Why is a parameter pack allowed after default arguments?

Question

Maybe I'm missing something obvious, but the following compiles and runs, and I'm not sure why. I am aware of this, but in the example below the position of the parameter pack and the default argument are reversed. Doesn't it violate the rule that default arguments have to appear last? The parameter pack cannot have a default value.

#include <iostream>
#include <string>
#include <tuple>

template<typename ... Ts>
struct Test
{
    int i;
    std::string str;

    Test(int _i = 0, Ts&& ... _ts)
        :
          i(_i),
          str(std::get<0>(std::forward_as_tuple(std::forward<Ts>(_ts)...)))
    {}
};

int main()
{
    Test<std::string> t(1, "huh??");
    std::cout << "t.i = " << t.i << ", t.str = " << t.str << "\n";

    return 0;
}

This produces

t.i = 1, t.str = huh??

Answer 1

From 8.3.6 ([dcl.fct.default])/4:

For non-template functions, default arguments can be added in later declarations of a function in the same scope. Declarations in different scopes have completely distinct sets of default arguments. That is, declarations in inner scopes do not acquire default arguments from declarations in outer scopes, and vice versa. In a given function declaration, each parameter subsequent to a parameter with a default argument shall have a default argument supplied in this or a previous declaration or shall be a function parameter pack. A default argument shall not be redefined by a later declaration (not even to the same value). [ Example:

void g(int = 0, ...); // OK, ellipsis is not a parameter. So it can follow a parameter with a default argument 

Answer 2

As an addition to the great answer by rsp, it's also worth noting that this behavior makes logical sense. Non-default, non-parameter-pack arguments cannot follow a default argument without resulting the in the requirement that the default argument has to be specified--in which case it is no longer a default argument.

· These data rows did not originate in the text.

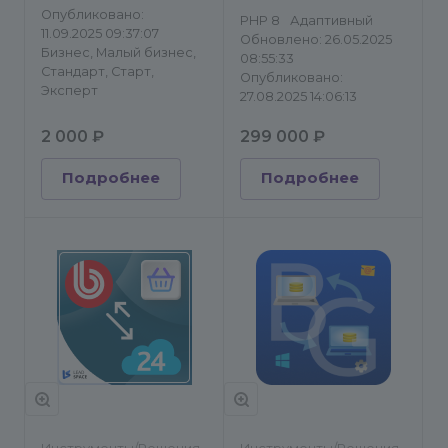
Опубликовано:
PHP 8
Адаптивный
11.09.2025 09:37:07
Обновлено: 26.05.2025
Бизнес, Малый бизнес,
08:55:33
Стандарт, Старт,
Опубликовано:
Эксперт
27.08.2025 14:06:13
2 000 ₽
299 000 ₽
Подробнее
Подробнее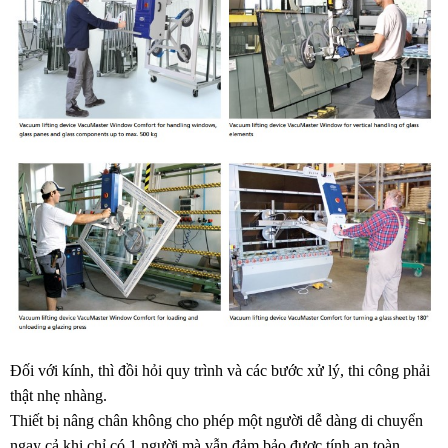
Đối với kính, thì đồi hỏi quy trình và các bước xử lý, thi công phải
thật nhẹ nhàng.
Thiết bị nâng chân không cho phép một người dễ dàng di chuyển
ngay cả khi chỉ có 1 người mà vẫn đảm bảo được tính an toàn.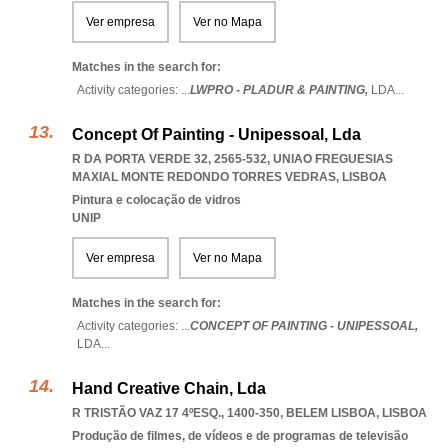
Ver empresa
Ver no Mapa
Matches in the search for:
Activity categories: ...
LWPRO - PLADUR & PAINTING,
LDA
...
Concept Of Painting - Unipessoal, Lda
R DA PORTA VERDE 32, 2565-532
,
UNIAO FREGUESIAS
MAXIAL MONTE REDONDO TORRES VEDRAS
,
LISBOA
Pintura e colocação de vidros
UNIP
Ver empresa
Ver no Mapa
Matches in the search for:
Activity categories: ...
CONCEPT OF PAINTING - UNIPESSOAL,
LDA
...
Hand Creative Chain, Lda
R TRISTÃO VAZ 17 4ºESQ., 1400-350
,
BELEM LISBOA
,
LISBOA
Produção de filmes, de vídeos e de programas de televisão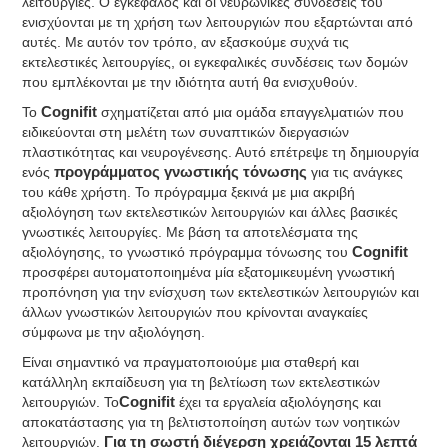
λειτουργίες. Ο εγκέφαλος και οι νευρωνικές συνδέσεις του
ενισχύονται με τη χρήση των λειτουργιών που εξαρτώνται από
αυτές. Με αυτόν τον τρόπο, αν εξασκούμε συχνά τις
εκτελεστικές λειτουργίες, οι εγκεφαλικές συνδέσεις των δομών
που εμπλέκονται με την ιδιότητα αυτή θα ενισχυθούν.
To
Cognifit
σχηματίζεται από μια ομάδα επαγγελματιών που
ειδικεύονται στη μελέτη των συναπτικών διεργασιών
πλαστικότητας και νευρογένεσης. Αυτό επέτρεψε τη δημιουργία
ενός
προγράμματος γνωστικής τόνωσης
για τις ανάγκες
του κάθε χρήστη. Το πρόγραμμα ξεκινά με μια ακριβή
αξιολόγηση των εκτελεστικών λειτουργιών και άλλες βασικές
γνωστικές λειτουργίες. Με βάση τα αποτελέσματα της
αξιολόγησης, το γνωστικό πρόγραμμα τόνωσης του
Cognifit
προσφέρει αυτοματοποιημένα μία εξατομικευμένη γνωστική
προπόνηση για την ενίσχυση των εκτελεστικών λειτουργιών και
άλλων γνωστικών λειτουργιών που κρίνονται αναγκαίες
σύμφωνα με την αξιολόγηση.
Είναι σημαντικό να πραγματοποιούμε μια σταθερή και
κατάλληλη εκπαίδευση για τη βελτίωση των εκτελεστικών
λειτουργιών. Το
Cognifit
έχει τα εργαλεία αξιολόγησης και
αποκατάστασης για τη βελτιστοποίηση αυτών των νοητικών
λειτουργιών.
Για τη σωστή διέγερση χρειάζονται 15 λεπτά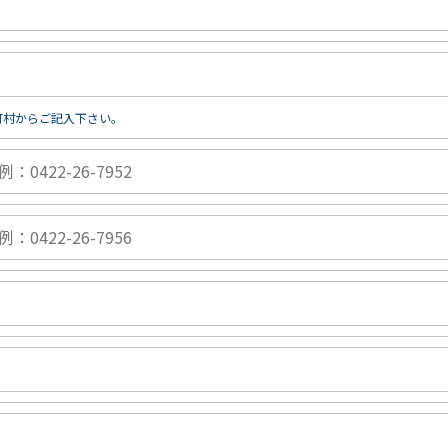
町村からご記入下さい。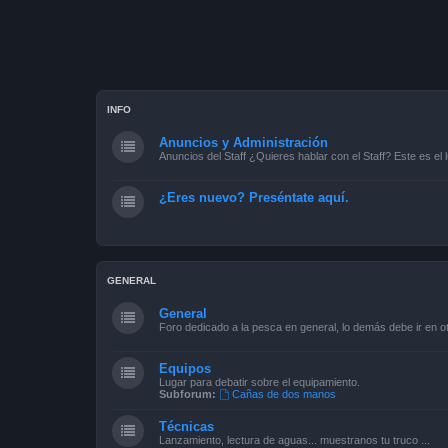
INFO
Anuncios y Administración
Anuncios del Staff ¿Quieres hablar con el Staff? Este es el l
¿Eres nuevo? Preséntate aquí.
GENERAL
General
Foro dedicado a la pesca en general, lo demás debe ir en ot
Equipos
Lugar para debatir sobre el equipamiento.
Subforum:
Cañas de dos manos
Técnicas
Lanzamiento, lectura de aguas... muestranos tu truco ...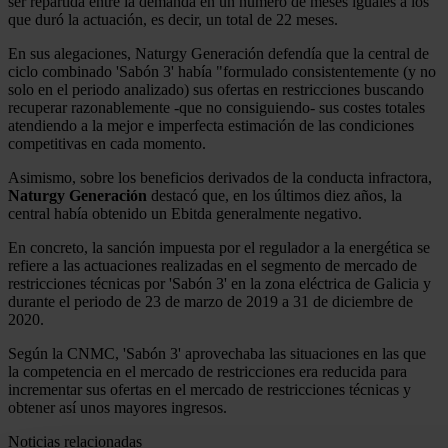
ser repartida entre la demanda en un número de meses iguales a los
que duró la actuación, es decir, un total de 22 meses.
En sus alegaciones, Naturgy Generación defendía que la central de
ciclo combinado 'Sabón 3' había "formulado consistentemente (y no
solo en el periodo analizado) sus ofertas en restricciones buscando
recuperar razonablemente -que no consiguiendo- sus costes totales
atendiendo a la mejor e imperfecta estimación de las condiciones
competitivas en cada momento.
Asimismo, sobre los beneficios derivados de la conducta infractora,
Naturgy
Generación
destacó que, en los últimos diez años, la
central había obtenido un Ebitda generalmente negativo.
En concreto, la sanción impuesta por el regulador a la energética se
refiere a las actuaciones realizadas en el segmento de mercado de
restricciones técnicas por 'Sabón 3' en la zona eléctrica de Galicia y
durante el periodo de 23 de marzo de 2019 a 31 de diciembre de
2020.
Según la CNMC, 'Sabón 3' aprovechaba las situaciones en las que
la competencia en el mercado de restricciones era reducida para
incrementar sus ofertas en el mercado de restricciones técnicas y
obtener así unos mayores ingresos.
Noticias relacionadas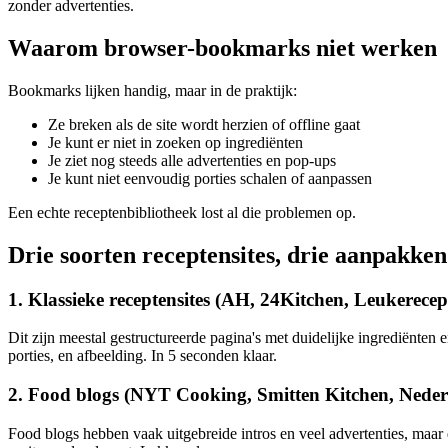
zonder advertenties.
Waarom browser-bookmarks niet werken
Bookmarks lijken handig, maar in de praktijk:
Ze breken als de site wordt herzien of offline gaat
Je kunt er niet in zoeken op ingrediënten
Je ziet nog steeds alle advertenties en pop-ups
Je kunt niet eenvoudig porties schalen of aanpassen
Een echte receptenbibliotheek lost al die problemen op.
Drie soorten receptensites, drie aanpakken
1. Klassieke receptensites (AH, 24Kitchen, Leukerece
Dit zijn meestal gestructureerde pagina's met duidelijke ingrediënten
porties, en afbeelding. In 5 seconden klaar.
2. Food blogs (NYT Cooking, Smitten Kitchen, Neder
Food blogs hebben vaak uitgebreide intros en veel advertenties, maar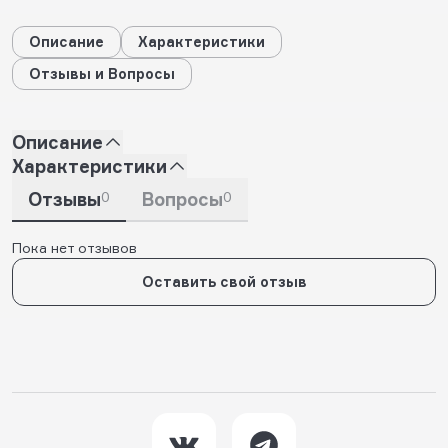
Описание
Характеристики
Отзывы и Вопросы
Описание
Характеристики
Отзывы
0
Вопросы
0
Пока нет отзывов
Оставить свой отзыв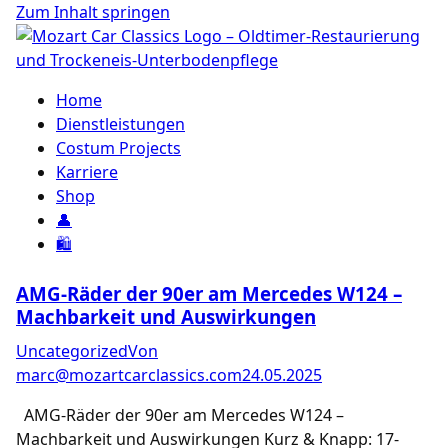
Zum Inhalt springen
Home
Dienstleistungen
Costum Projects
Karriere
Shop
👤
🛍️
AMG-Räder der 90er am Mercedes W124 –
Machbarkeit und Auswirkungen
Uncategorized
Von
marc@mozartcarclassics.com
24.05.2025
AMG-Räder der 90er am Mercedes W124 –
Machbarkeit und Auswirkungen Kurz & Knapp: 17-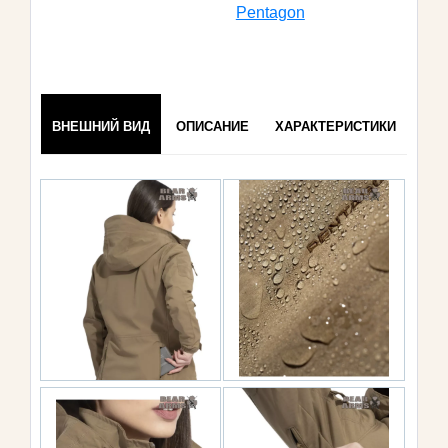
Pentagon
ВНЕШНИЙ ВИД
ОПИСАНИЕ
ХАРАКТЕРИСТИКИ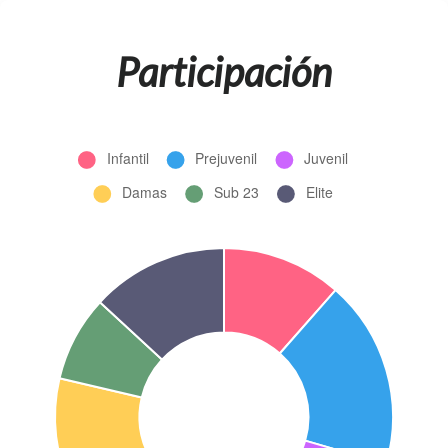
Participación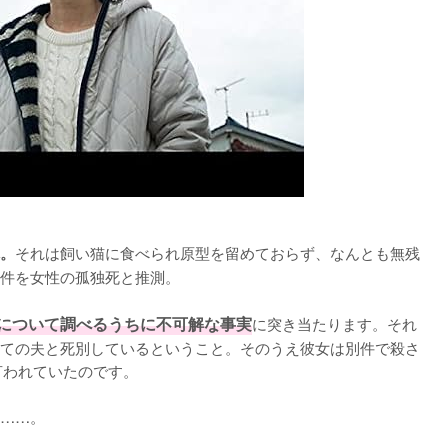
それは飼い猫に食べられ原型を留めておらず、なんとも無残
。
件を女性の孤独死と推測。

について調べるうちに不可解な事実
に突き当たります。それ
ての夫と死別しているということ。そのうえ彼女は別件で殺さ
われていたのです。

……。
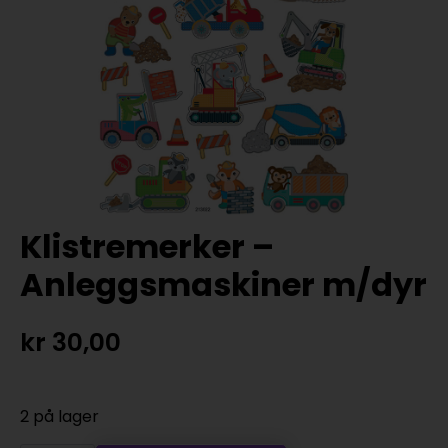
Klistremerker –
Anleggsmaskiner m/dyr
kr
30,00
2 på lager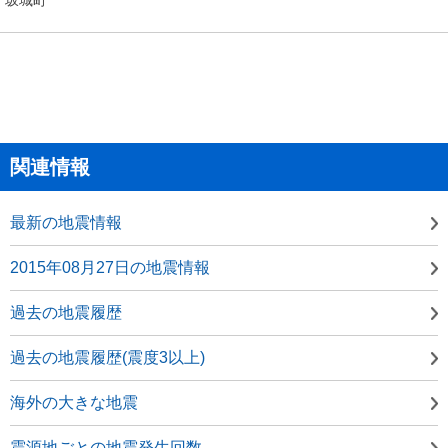
関連情報
最新の地震情報
2015年08月27日の地震情報
過去の地震履歴
過去の地震履歴(震度3以上)
海外の大きな地震
震源地ごとの地震発生回数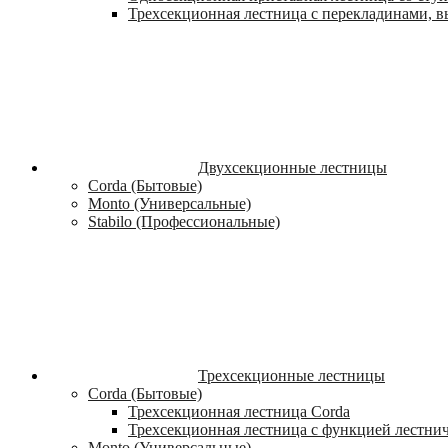
Трехсекционная лестница с перекладинами, вы
Двухсекционные лестницы
Corda (Бытовые)
Monto (Универсальные)
Stabilo (Профессиональные)
Трехсекционные лестницы
Corda (Бытовые)
Трехсекционная лестница Corda
Трехсекционная лестница с функцией лестни
Monto (Универсальные)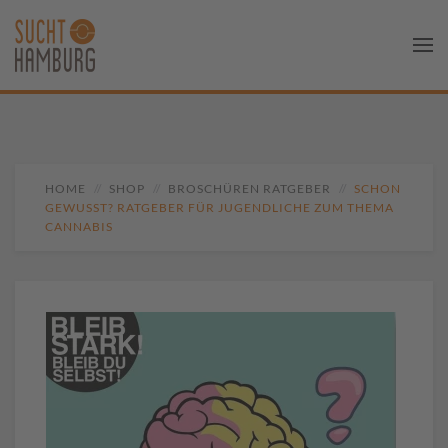
HOME
SHOP
BROSCHÜREN RATGEBER
SCHON
GEWUSST? RATGEBER FÜR JUGENDLICHE ZUM THEMA
CANNABIS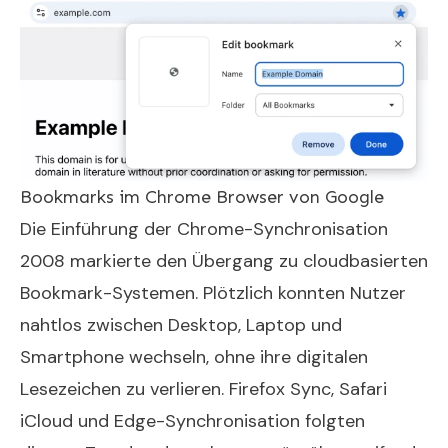
Bookmarks im Chrome Browser von Google
Die Einführung der Chrome-Synchronisation
2008 markierte den Übergang zu cloudbasierten
Bookmark-Systemen. Plötzlich konnten Nutzer
nahtlos zwischen Desktop, Laptop und
Smartphone wechseln, ohne ihre digitalen
Lesezeichen zu verlieren. Firefox Sync, Safari
iCloud und Edge-Synchronisation folgten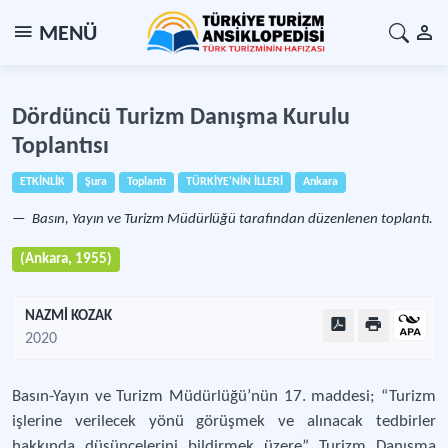
MENÜ
Dördüncü Turizm Danışma Kurulu
Toplantısı
ETKİNLİK
Şura
Toplantı
TÜRKİYE'NİN İLLERİ
Ankara
Basın, Yayın ve Turizm Müdürlüğü tarafından düzenlenen toplantı.
(Ankara, 1955)
NAZMİ KOZAK
2020
Basın-Yayın ve Turizm Müdürlüğü’nün 17. maddesi; “Turizm
işlerine verilecek yönü görüşmek ve alınacak tedbirler
hakkında düşüncelerini bildirmek üzere” Turizm Danışma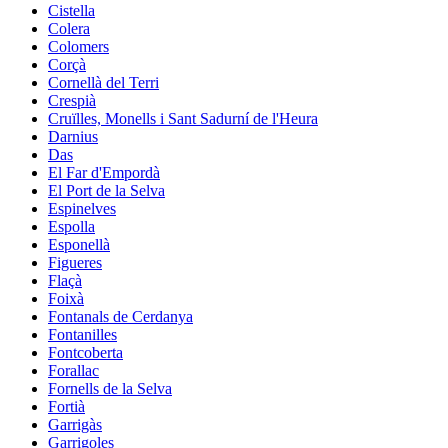
Cistella
Colera
Colomers
Corçà
Cornellà del Terri
Crespià
Cruïlles, Monells i Sant Sadurní de l'Heura
Darnius
Das
El Far d'Empordà
El Port de la Selva
Espinelves
Espolla
Esponellà
Figueres
Flaçà
Foixà
Fontanals de Cerdanya
Fontanilles
Fontcoberta
Forallac
Fornells de la Selva
Fortià
Garrigàs
Garrigoles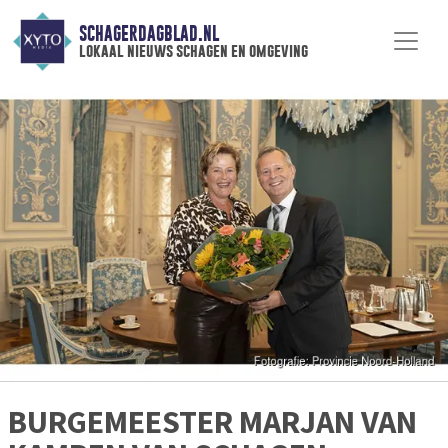
SCHAGERDAGBLAD.NL
lokaal nieuws schagen en omgeving
BURGEMEESTER MARJAN VAN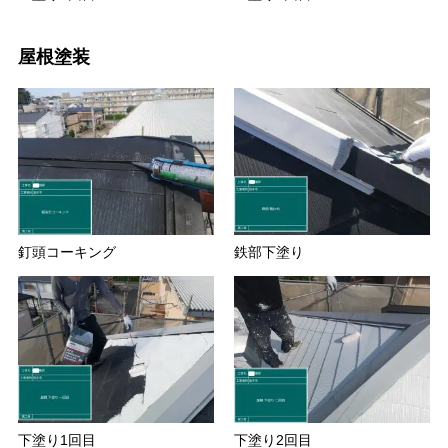
屋根塗装
釘頭コーキング
鉄部下塗り
下塗り1回目
下塗り2回目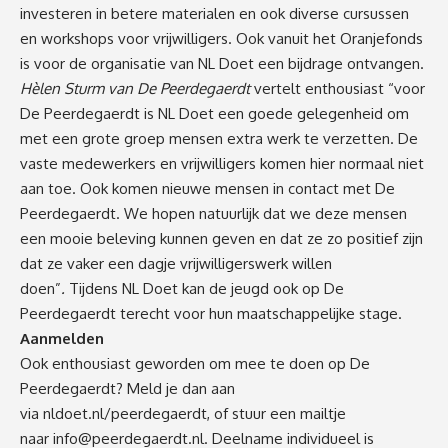
investeren in betere materialen en ook diverse cursussen
en workshops voor vrijwilligers. Ook vanuit het Oranjefonds
is voor de organisatie van NL Doet een bijdrage ontvangen.
Hèlen Sturm van De Peerdegaerdt
vertelt enthousiast “voor
De Peerdegaerdt is NL Doet een goede gelegenheid om
met een grote groep mensen extra werk te verzetten. De
vaste medewerkers en vrijwilligers komen hier normaal niet
aan toe. Ook komen nieuwe mensen in contact met De
Peerdegaerdt. We hopen natuurlijk dat we deze mensen
een mooie beleving kunnen geven en dat ze zo positief zijn
dat ze vaker een dagje vrijwilligerswerk willen
doen”
.
Tijdens NL Doet kan de jeugd ook op De
Peerdegaerdt terecht voor hun maatschappelijke stage.
Aanmelden
Ook enthousiast geworden om mee te doen op De
Peerdegaerdt? Meld je dan aan
via
nldoet.nl/peerdegaerdt
, of stuur een mailtje
naar
info@peerdegaerdt.nl
. Deelname individueel is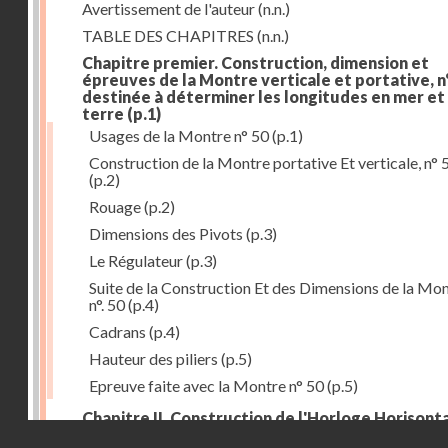
Avertissement de l'auteur
(n.n.)
TABLE DES CHAPITRES
(n.n.)
Chapitre premier. Construction, dimension et
épreuves de la Montre verticale et portative, n°
destinée à déterminer les longitudes en mer et
terre
(p.1)
Usages de la Montre n° 50
(p.1)
Construction de la Montre portative Et verticale, n° 
(p.2)
Rouage
(p.2)
Dimensions des Pivots
(p.3)
Le Régulateur
(p.3)
Suite de la Construction Et des Dimensions de la Mo
n°. 50
(p.4)
Cadrans
(p.4)
Hauteur des piliers
(p.5)
Epreuve faite avec la Montre n° 50
(p.5)
Chapitre II. Construction de l'Horloge Horisonta
Droits réservés - CNAM
n° 73, destinée à déterminer les longitudes à la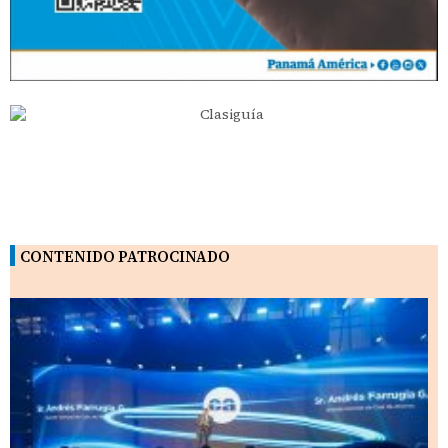
CONTENIDO PATROCINADO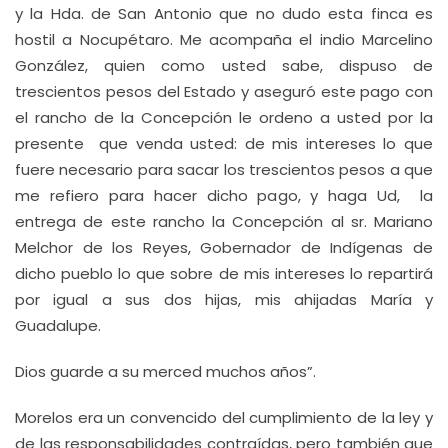
y la Hda. de San Antonio que no dudo esta finca es
hostil a Nocupétaro. Me acompaña el indio Marcelino
González, quien como usted sabe, dispuso de
trescientos pesos del Estado y aseguró este pago con
el rancho de la Concepción le ordeno a usted por la
presente que venda usted: de mis intereses lo que
fuere necesario para sacar los trescientos pesos a que
me refiero para hacer dicho pago, y haga Ud, la
entrega de este rancho la Concepción al sr. Mariano
Melchor de los Reyes, Gobernador de Indígenas de
dicho pueblo lo que sobre de mis intereses lo repartirá
por igual a sus dos hijas, mis ahijadas María y
Guadalupe.
Dios guarde a su merced muchos años”.
Morelos era un convencido del cumplimiento de la ley y
de las responsabilidades contraídas, pero también que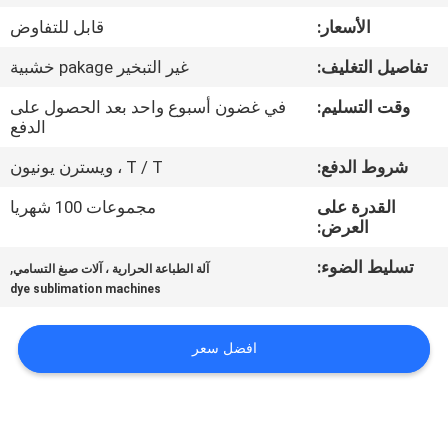
في
الأسعار:
قابل للتفاوض
المعمل
تفاصيل التغليف:
غير التبخير pakage خشبية
ضبط
وقت التسليم:
في غضون أسبوع واحد بعد الحصول على
الدفع
الجودة
شروط الدفع:
T / T ، ويسترن يونيون
اتصل
القدرة على
مجموعات 100 شهريا
العرض:
بنا
تسليط الضوء:
,
آلة الطباعة الحرارية ، آلات صبغ التسامي
dye sublimation machines
أخبار
افضل سعر
جميع
القضايا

For example, if the following were allowed:

void example(int x=0, int y); 

The non-default second argument would mean a call to function would need to be structured example(1, 2); as the first parameter cannot be defaulted. This is not the case for an empty parameter pack. Consider the following function:

template <typename... T> void example(int x = 0, T&&... t); 

In this case it is still possible to default x by calling example();

Answer 3

The why of it is simple. Effectively parameter packs always have a default: Parameter packs can be empty, so that won't contradict the concept that missing defaults must be the last arguments.